I'm hoping that writing this will ultimately help me overcome the devastating truth that I am now HIV positive. I'm not writing this for anyone else, so I do apologise if you come here seeking advice or words of encouragement. I am yet to learn myself how my life will so dramatically change and how to deal with the sudden impact of the seemingly endless emotions of hate, guilt, shame, anger and sadness. I have been positive for about 6 months or so and still have not confronted myself about the fact. I stand in front my my full length mirror wanting and needing to utter the words to myself –I am HIV positive –but the words do not pass my lips. How do you finally accept the truth? How do overcome the feelings of blame and sorrow? When do you feel happy about yourself again? I don't expect anyone to be able to answer these questions but myself. I'm the one who has to defeat myself, and finally say –fuck it, I am.

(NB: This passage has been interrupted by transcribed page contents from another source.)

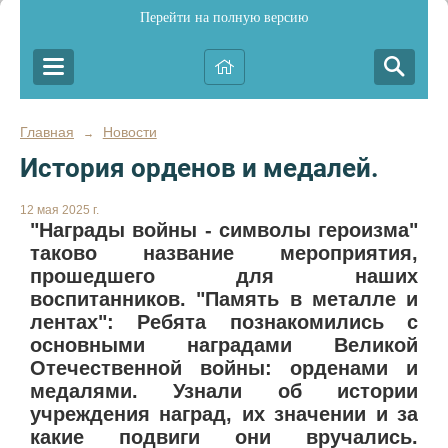
Перейти на полную версию
Главная
Новости
→
История орденов и медалей.
12 мая 2025 г.
"Награды войны - символы героизма"
таково название мероприятия,
прошедшего для наших
воспитанников. "Память в металле и
лентах": Ребята познакомились с
основными наградами Великой
Отечественной войны: орденами и
медалями. Узнали об истории
учреждения наград, их значении и за
какие подвиги они вручались.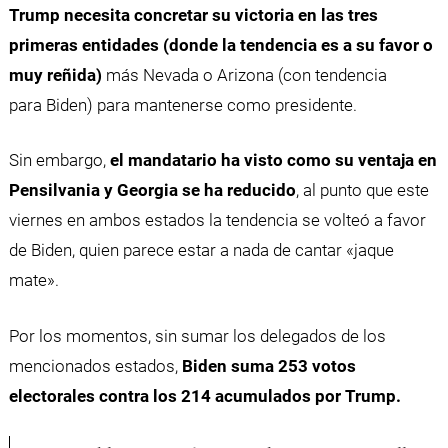
Trump necesita concretar su victoria en las tres
primeras entidades (donde la tendencia es a su favor o
muy reñida)
más Nevada o Arizona (con tendencia
para Biden) para mantenerse como presidente.
Sin embargo,
el mandatario ha visto como su ventaja en
Pensilvania y Georgia se ha reducido
, al punto que este
viernes en ambos estados la tendencia se volteó a favor
de Biden, quien parece estar a nada de cantar «jaque
mate».
Por los momentos, sin sumar los delegados de los
mencionados estados,
Biden suma 253 votos
electorales contra los 214 acumulados por Trump.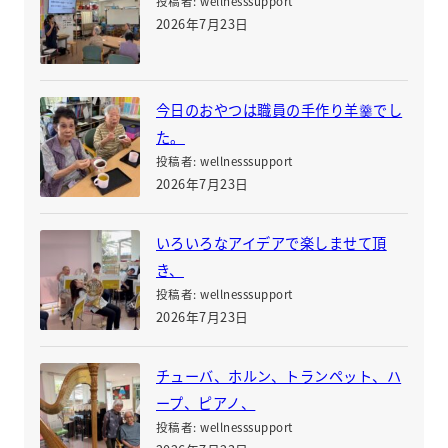
投稿者: wellnesssupport
2026年7月23日
今日のおやつは職員の手作り羊羹でし
た。
投稿者: wellnesssupport
2026年7月23日
いろいろなアイデアで楽しませて頂
き、
投稿者: wellnesssupport
2026年7月23日
チューバ、ホルン、トランペット、ハ
ープ、ピアノ、
投稿者: wellnesssupport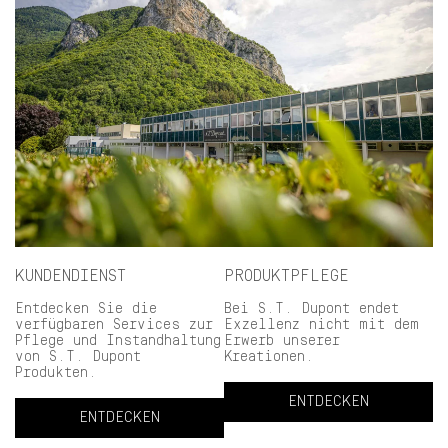
KUNDENDIENST
PRODUKTPFLEGE
Entdecken Sie die
Bei S.T. Dupont endet
verfügbaren Services zur
Exzellenz nicht mit dem
Pflege und Instandhaltung
Erwerb unserer
von S.T. Dupont
Kreationen.
Produkten.
ENTDECKEN
ENTDECKEN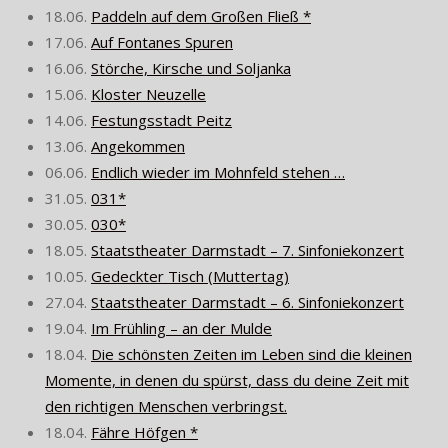
18.06.
Paddeln auf dem Großen Fließ *
17.06.
Auf Fontanes Spuren
16.06.
Störche, Kirsche und Soljanka
15.06.
Kloster Neuzelle
14.06.
Festungsstadt Peitz
13.06.
Angekommen
06.06.
Endlich wieder im Mohnfeld stehen …
31.05.
031*
30.05.
030*
18.05.
Staatstheater Darmstadt – 7. Sinfoniekonzert
10.05.
Gedeckter Tisch (Muttertag)
27.04.
Staatstheater Darmstadt – 6. Sinfoniekonzert
19.04.
Im Frühling – an der Mulde
18.04.
Die schönsten Zeiten im Leben sind die kleinen
Momente, in denen du spürst, dass du deine Zeit mit
den richtigen Menschen verbringst.
18.04.
Fähre Höfgen *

Perhaps one of the things I want to know most is, do you ever stop thinking about it? The thought of HIV and positive are always running in and out my mind. Maybe its because now that this is apart of me and because it is such a taboo, I have to hide myself, thus constantly thinking about ways of hiding it from people. I feel too shameful to tell anyone, I'm too afraid that the relationship I have with that person will change, even if it were to change for the better. I don't want to risk it. Do I just accept that people will reject or distance themselves from me are not worth anything anymore? Or do I front up accept the judgement and gossip. Which brings me to my next thought,relationships. I have had for a while now only one thought about this. That I will be alone for my whole life. This fear often brings me to tears and I don't tend to think about it too long. Another fear of rejection. I'm now too fearful of attempting to get closer to someone. Am I pushing people back that try to get closer to me, whether itssubconsciously or not.
There are so many thoughts passing through the synapses of my brain it hurts. So many so I can't even collect them all in one sitting to express them. I haven't written much, but its a start. I cannot write anymore. I will write again, until then. Thanks.